S'agissant de la généralisation du dépistage organisé du cancer du sein à
l'ensemble des départements, un arrêté va être publié, fixant la convention
type entre les organismes d'assurance maladie et les professionnels de santé. A
la convention type seront annexés les cahiers des charges de l'organisation des
structures de gestion et des professionnels chargés de mettre en oeuvre le
dépistage. Les discussions sur la convention type engagées entre l'assurance
maladie et la Fédération nationale des médecins radiologues sont en voie
d'aboutir, et les cahiers des charges sont en cours de validation. Grâce à la
négociation tarifaire en cours, une solution satisfaisant l'ensemble des
acteurs devrait être trouvée très rapidement.

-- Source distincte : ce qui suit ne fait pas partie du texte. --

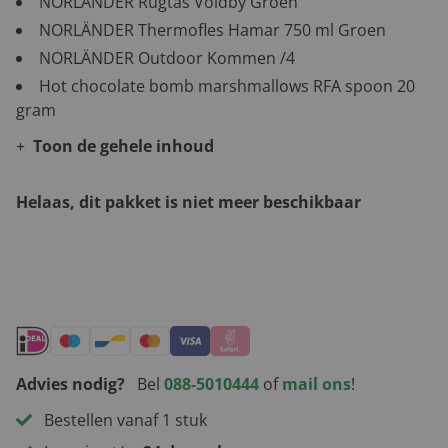
NORLÄNDER Rugtas Voldby Groen
NORLÄNDER Thermofles Hamar 750 ml Groen
NORLÄNDER Outdoor Kommen /4
Hot chocolate bomb marshmallows RFA spoon 20
gram
Toon de gehele inhoud
Helaas, dit pakket is niet meer beschikbaar
Andere leuke kerstpakketten
Advies nodig?
Bel
088-5010444
of
mail ons
!
Bestellen vanaf 1 stuk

Vous me permettrez, monsieur le sénateur, en tant que secrétaire d'Etat aux
droits des femmes, d'ajouter un mot un peu plus personnel : vous avez parlé de
provocation par rapport au coût actuel. Certes, 280 francs, ce n'est pas le
double de 250 francs. J'espère donc que cette négociation tarifaire aboutira
dans de bonnes conditions pour l'ensemble des parties, étant donné que le
dépistage des cancers du sein reste une préoccupation de santé publique
majeure. Je sais bien que l'ensemble du milieu médical s'inquiète du nombre de
ces cancers.
M. Philippe Nogrix.
Je demande la parole.
M. le président.
La parole est à M. Nogrix.
M. Philippe Nogrix.
Est-il besoin d'insister, madame la secrétaire d'Etat ? C'est un véritable cri
d'alarme que je me permets de lancer, car nous ne savons pas faire de
prévention !
Alors que le coût d'une mammographie est de 434 francs, le radiologue ne
percevra, pour deux mammographies faites à l'occasion d'un dépistage
systématique, que 280 francs ! Les discussions font prendre du retard et,
pendant ce temps, des femmes sont atteintes de cancers qui pourraient être
guéris s'ils étaient décelés à temps, alors qu'il sera trop tard par la
suite.
De plus, tous les rapports publiés montrent que 20 % des cancers apparaissent
avant l'âge de quarante-cinq ans. Or les campagnes de dépistage ne concernent
que les femmes de cinquante à soixante-neuf ans. Pourquoi ne pas en tenir
compte ? L'étude de cette réforme et de ses conditions techniques ne
serait-elle pas l'occasion de décider que le dépistage s'opérera dès l'âge de
quarante ans ? Compte tenu du traumatisme que provoque un tel cancer chez les
femmes qui en sont atteintes, il est grand temps de prendre des mesures
nécessaires sur l'ensemble du territoire.